Trump has consistently used tariff threats as leverage to reshape global trade and reduce the US trade deficit. Alongside the EU, his administration has also finalised tariff deals with other major economies, including the United Kingdom, Japan, Indonesia, and Vietnam—though he has yet to achieve his stated goal of “90 deals in 90 days.”
Sunday’s breakthrough was announced after closed-door discussions at Trump’s Turnberry golf course in South Ayrshire, during his ongoing five-day visit to Scotland.
“We have reached a deal. It’s a good deal for everybody,” Trump said following the talks. “It’s going to bring us closer together.”
Von der Leyen described the agreement as a “huge deal” after what she called “tough negotiations.”
Under the terms of the deal, Trump said the EU has committed to increasing investment in the US by $600 billion (£446 billion), purchasing hundreds of billions of dollars’ worth of American military hardware, and spending $750 billion on US energy exports.
Von der Leyen noted that the energy component of the agreement—including liquified natural gas, oil, and nuclear fuel—would help reduce Europe’s dependence on Russian power sources.
“I want to thank President Trump personally for his personal commitment and his leadership to achieve this breakthrough,” she said. “He is a tough negotiator, but he is also a dealmaker.”
Despite the breakthrough, Trump confirmed that the 50% global tariff on steel and aluminium imports would remain in effect.

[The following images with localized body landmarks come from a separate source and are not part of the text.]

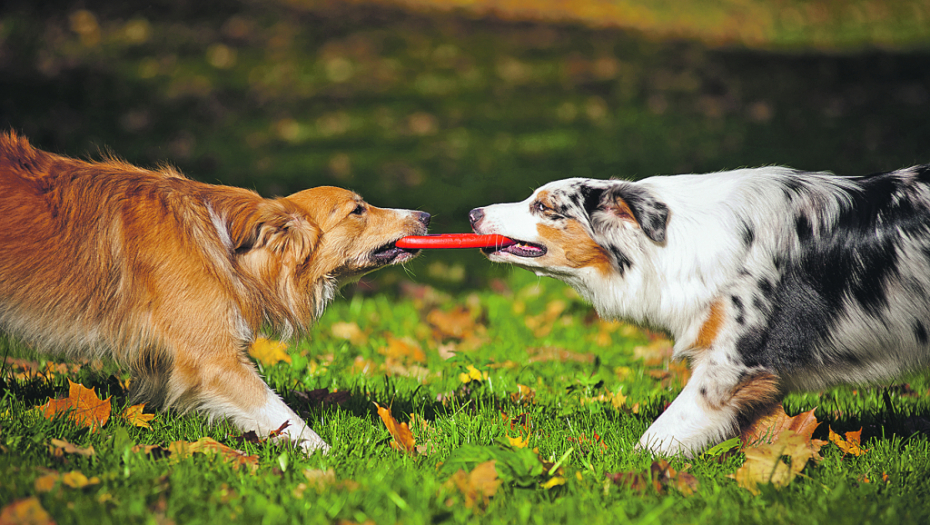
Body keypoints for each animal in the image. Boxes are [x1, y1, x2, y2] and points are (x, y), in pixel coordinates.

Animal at [0, 132, 428, 454]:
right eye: (358, 210)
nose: (424, 215)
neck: (231, 247)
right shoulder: (213, 360)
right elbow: (283, 415)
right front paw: (332, 460)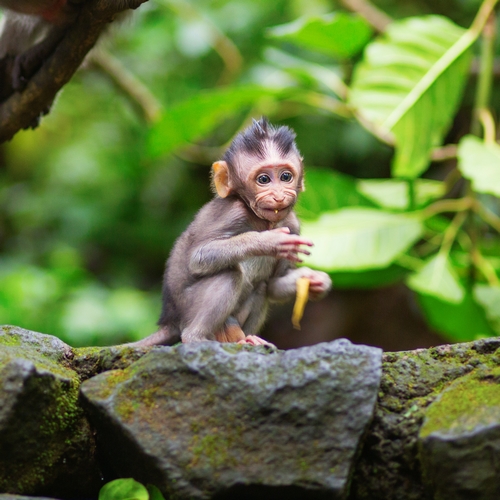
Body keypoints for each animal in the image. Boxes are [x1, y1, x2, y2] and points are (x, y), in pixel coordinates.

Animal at [138, 117, 332, 346]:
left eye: (286, 176)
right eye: (263, 180)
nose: (278, 196)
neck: (260, 220)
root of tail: (170, 320)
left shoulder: (292, 225)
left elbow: (274, 285)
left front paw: (317, 281)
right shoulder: (232, 212)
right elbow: (198, 257)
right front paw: (267, 242)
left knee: (261, 288)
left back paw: (249, 339)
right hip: (188, 307)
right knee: (229, 274)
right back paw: (196, 338)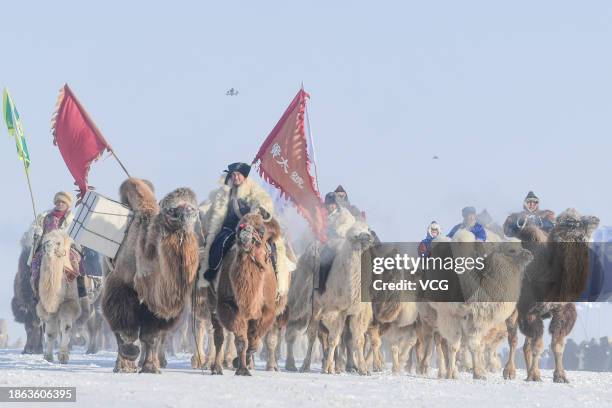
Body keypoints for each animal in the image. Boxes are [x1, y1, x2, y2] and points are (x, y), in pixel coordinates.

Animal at [35, 230, 81, 364]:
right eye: (45, 240)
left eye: (58, 243)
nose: (48, 246)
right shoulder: (49, 307)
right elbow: (51, 332)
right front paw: (48, 357)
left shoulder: (69, 302)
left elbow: (66, 327)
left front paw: (63, 357)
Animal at [102, 178, 198, 372]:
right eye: (170, 210)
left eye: (193, 207)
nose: (185, 216)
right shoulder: (121, 287)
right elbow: (126, 331)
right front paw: (127, 361)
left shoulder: (156, 305)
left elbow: (151, 337)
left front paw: (151, 367)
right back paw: (122, 365)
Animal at [210, 214, 278, 376]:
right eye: (239, 226)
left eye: (261, 230)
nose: (246, 231)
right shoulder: (229, 305)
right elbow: (241, 340)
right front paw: (242, 369)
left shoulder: (267, 310)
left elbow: (253, 341)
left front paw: (242, 363)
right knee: (219, 336)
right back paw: (216, 368)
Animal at [504, 209, 600, 384]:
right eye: (570, 222)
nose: (594, 219)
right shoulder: (530, 311)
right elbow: (538, 345)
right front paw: (535, 375)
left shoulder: (562, 311)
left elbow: (557, 345)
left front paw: (560, 376)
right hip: (513, 310)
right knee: (513, 339)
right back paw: (509, 372)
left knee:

The agreement offers political wins on both sides. For the EU, the 15% tariff is less damaging than the previously threatened 30%, though it is higher than the 10% rate secured by the UK. It matches the terms of Japan’s recent deal with the US.
For Washington, the deal is expected to generate an estimated $90 billion in tariff revenue based on last year’s trade volumes, in addition to the hundreds of billions in promised European investment.

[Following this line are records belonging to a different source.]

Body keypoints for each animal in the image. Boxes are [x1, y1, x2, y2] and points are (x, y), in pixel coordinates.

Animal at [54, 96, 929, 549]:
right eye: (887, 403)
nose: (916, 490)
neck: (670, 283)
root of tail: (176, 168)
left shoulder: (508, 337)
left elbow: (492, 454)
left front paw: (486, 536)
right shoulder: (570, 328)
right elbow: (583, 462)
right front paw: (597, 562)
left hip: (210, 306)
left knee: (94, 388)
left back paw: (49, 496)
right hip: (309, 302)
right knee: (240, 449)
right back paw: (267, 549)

Bilateral trade in goods between the EU and US totalled around $975.9 billion last year. The US imported roughly $606 billion in goods from the EU while exporting about $370 billion, creating a trade deficit that Trump has long criticised. He argues such deficits mean the US is “losing” in global trade.
Had Trump followed through with his initial 30% tariff threat, a wide range of European goods—including Spanish pharmaceuticals, Italian leather, German electronics, and French cheese—would have faced steep import duties. In response, the EU had threatened retaliatory tariffs on US exports such as car parts, Boeing aircraft, and beef.
The timing of the agreement is notable. British Prime Minister Keir Starmer is scheduled to meet Trump at Turnberry on Monday for his own round of trade discussions. Trump is then expected in Aberdeen on Tuesday, where his family is preparing to open a third golf course.
Trump and his sons are set to participate in a ribbon-cutting ceremony to inaugurate the new fairway, continuing a high-profile visit that has mixed politics, diplomacy, and business.